• _Goal of the exercise_:
Where in the listing does the string "pixels" appear? Copy every line that holds it.

(Dataset extract)

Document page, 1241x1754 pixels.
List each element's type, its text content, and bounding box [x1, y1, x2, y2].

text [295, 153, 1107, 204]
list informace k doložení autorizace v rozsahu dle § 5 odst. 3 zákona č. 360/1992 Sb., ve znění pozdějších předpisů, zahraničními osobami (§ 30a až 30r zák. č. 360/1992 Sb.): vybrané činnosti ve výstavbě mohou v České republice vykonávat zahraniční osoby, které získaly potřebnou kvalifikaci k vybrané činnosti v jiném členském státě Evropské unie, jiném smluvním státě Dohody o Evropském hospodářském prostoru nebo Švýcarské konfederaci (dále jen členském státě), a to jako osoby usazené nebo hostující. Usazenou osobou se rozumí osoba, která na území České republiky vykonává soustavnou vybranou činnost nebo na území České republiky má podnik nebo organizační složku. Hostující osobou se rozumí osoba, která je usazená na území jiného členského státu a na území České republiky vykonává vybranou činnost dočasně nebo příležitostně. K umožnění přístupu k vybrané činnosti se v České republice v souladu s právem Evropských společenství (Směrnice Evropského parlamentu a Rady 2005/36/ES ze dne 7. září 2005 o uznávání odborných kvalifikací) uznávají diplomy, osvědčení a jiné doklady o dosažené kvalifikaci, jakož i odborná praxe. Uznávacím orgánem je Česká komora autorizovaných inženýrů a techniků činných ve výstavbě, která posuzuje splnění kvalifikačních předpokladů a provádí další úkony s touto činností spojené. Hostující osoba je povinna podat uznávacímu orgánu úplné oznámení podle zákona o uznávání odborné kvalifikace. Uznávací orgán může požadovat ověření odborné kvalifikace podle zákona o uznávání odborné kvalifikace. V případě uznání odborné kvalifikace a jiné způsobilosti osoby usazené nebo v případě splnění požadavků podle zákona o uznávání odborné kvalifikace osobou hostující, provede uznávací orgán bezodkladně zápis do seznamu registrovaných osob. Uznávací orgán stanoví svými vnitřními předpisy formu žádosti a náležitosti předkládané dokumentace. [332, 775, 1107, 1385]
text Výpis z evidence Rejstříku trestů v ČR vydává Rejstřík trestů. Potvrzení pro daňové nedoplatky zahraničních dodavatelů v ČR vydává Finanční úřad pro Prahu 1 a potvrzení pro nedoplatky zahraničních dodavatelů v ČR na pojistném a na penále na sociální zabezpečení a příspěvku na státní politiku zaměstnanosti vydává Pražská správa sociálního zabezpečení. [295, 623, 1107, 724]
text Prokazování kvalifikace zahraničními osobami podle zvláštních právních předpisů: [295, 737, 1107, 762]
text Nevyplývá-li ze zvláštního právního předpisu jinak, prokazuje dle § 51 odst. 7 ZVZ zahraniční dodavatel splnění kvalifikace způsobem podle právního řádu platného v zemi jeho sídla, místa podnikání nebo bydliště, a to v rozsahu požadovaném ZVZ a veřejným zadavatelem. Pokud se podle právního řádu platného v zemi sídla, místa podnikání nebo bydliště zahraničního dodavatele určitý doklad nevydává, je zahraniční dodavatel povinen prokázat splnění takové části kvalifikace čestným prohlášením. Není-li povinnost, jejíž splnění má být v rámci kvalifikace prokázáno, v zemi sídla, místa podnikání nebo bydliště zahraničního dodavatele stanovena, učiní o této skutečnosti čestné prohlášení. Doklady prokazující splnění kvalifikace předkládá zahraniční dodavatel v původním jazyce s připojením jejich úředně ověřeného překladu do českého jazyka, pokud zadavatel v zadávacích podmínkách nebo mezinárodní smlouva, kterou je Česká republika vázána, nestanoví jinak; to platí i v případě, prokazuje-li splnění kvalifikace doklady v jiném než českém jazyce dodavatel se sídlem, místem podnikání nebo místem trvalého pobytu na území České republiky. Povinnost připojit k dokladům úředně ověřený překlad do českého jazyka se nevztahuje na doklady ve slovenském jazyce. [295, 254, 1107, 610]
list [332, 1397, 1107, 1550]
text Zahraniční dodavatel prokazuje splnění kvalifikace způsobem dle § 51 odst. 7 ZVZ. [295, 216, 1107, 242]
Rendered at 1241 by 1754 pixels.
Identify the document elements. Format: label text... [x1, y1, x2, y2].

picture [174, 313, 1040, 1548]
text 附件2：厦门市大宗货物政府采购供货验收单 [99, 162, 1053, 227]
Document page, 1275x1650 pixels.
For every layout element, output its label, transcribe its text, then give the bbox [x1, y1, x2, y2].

(End Dataset extract)

• _Result of this exercise_:
Document page, 1241x1754 pixels.
Rendered at 1241 by 1754 pixels.
Document page, 1275x1650 pixels.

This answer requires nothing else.